Şeridi yöneten ve İsrail’e silahlı direniş politikası yürüten Filistinli grup Hamas, alenen “Üçüncü İntifada” çağrılarını alenen benimsememesi özellikle önemli. Bu arada Hamas’ muhalifi Fetih’in lideri ve Filistin Yönetimi Başkanı Mahmut Abbas, İsrail’le gözden düşen “barış süreci” yanlısı ve açıkça bu düşünceye karşı çıkıyor.

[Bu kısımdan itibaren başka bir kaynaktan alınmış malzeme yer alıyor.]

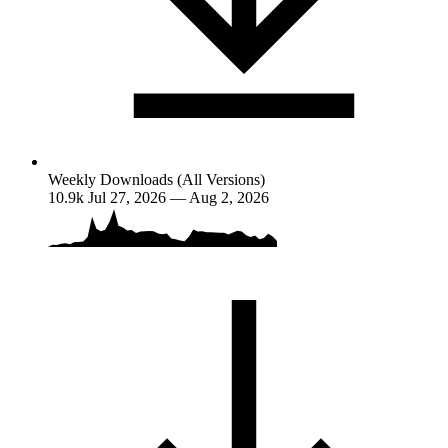
Weekly Downloads (All Versions)
10.9k
Jul 27, 2026 — Aug 2, 2026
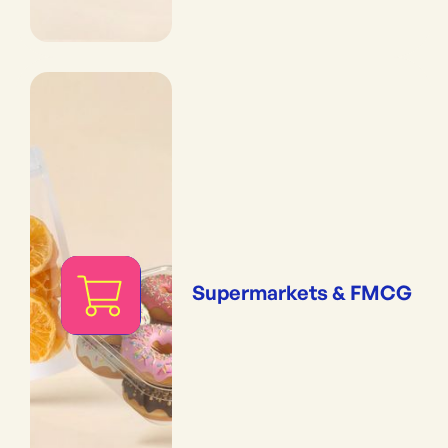
Supermarkets & FMCG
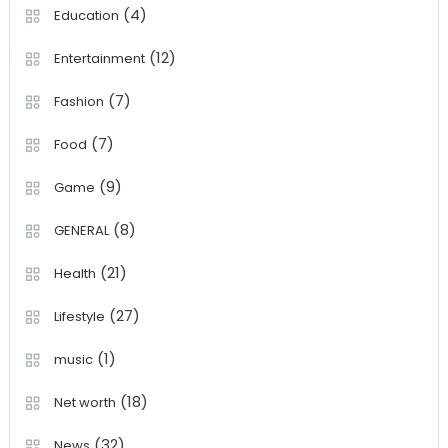
(4)
Education
(12)
Entertainment
(7)
Fashion
(7)
Food
(9)
Game
(8)
GENERAL
(21)
Health
(27)
Lifestyle
(1)
music
(18)
Net worth
(32)
News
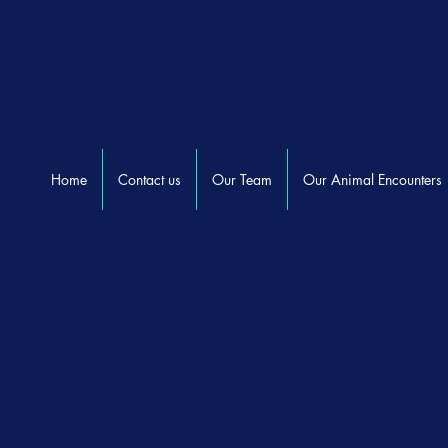
Home
Contact us
Our Team
Our Animal Encounters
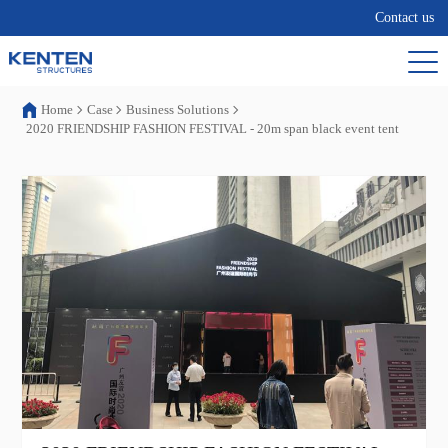
Contact us
Home
Case
Business Solutions
2020 FRIENDSHIP FASHION FESTIVAL - 20m span black event tent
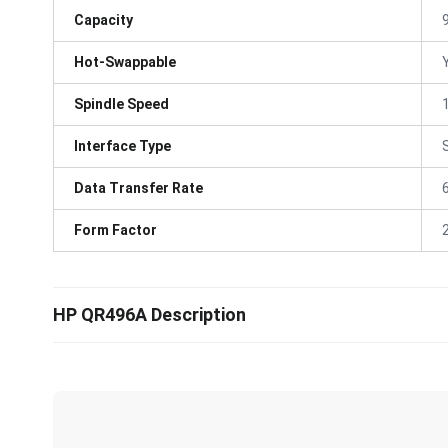
Capacity
Hot-Swappable
Spindle Speed
Interface Type
Data Transfer Rate
Form Factor
HP QR496A Description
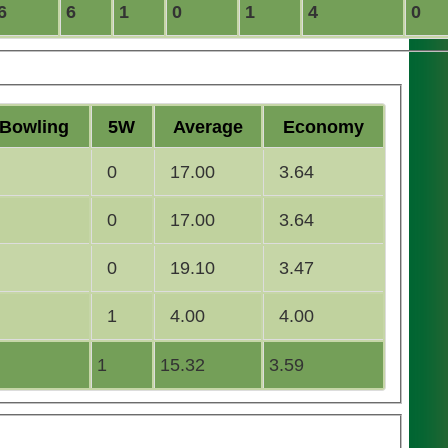
6
6
1
0
1
4
0
B
owling
5W
Average
Economy
0
17.00
3.64
0
17.00
3.64
0
19.10
3.47
1
4.00
4.00
1
15.32
3.59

Geçen hafta iki grup Kahire’de, 4 yıllık düşmanlığı sonlandırarak ortak ulusal hükümet kurmak için anlaştı. Şu an için yeni Filistin hükümetinin İsrail’le olan ilişkisinin direniş ya da görüşmeler mi olacağı belirsizliğini koruyor.
Kandil’e göre Hamas-Fetih uzlaşısının en büyük kazanımı, her iki grubun da artık, “Arap dünyasında görülen barışçıl devrimlerle koordine olabileceği”. Planlanan “Üçüncü İntifada”nın, Tunus ve Mısır’da gerçekleşen başarılı Arap ayaklanmalarından çıkarılan dersleri de uygulayacağını vurguladı.
Kandil, “İsrail’in kaçınılmaz şiddetli tepkisine rağmen Filistinliler hep birlikte ve azimle barışçıl gösteriler düzenlerse ve bunlar Arap ve batı başkentlerinde eşgüdümlü gösterilerle desteklenirse İsrail’in işgal günleri sayılı olabilir” dedi.
İlk Filistin intifadası 1987’den 1993 Oslo Anlaşması’na kadar sürdü. İkinci daha şiddetli Filistin ayaklanması 2000’de başladı ve İsrail’in 2005’te Gazze’den çekilişine kadar sürdü.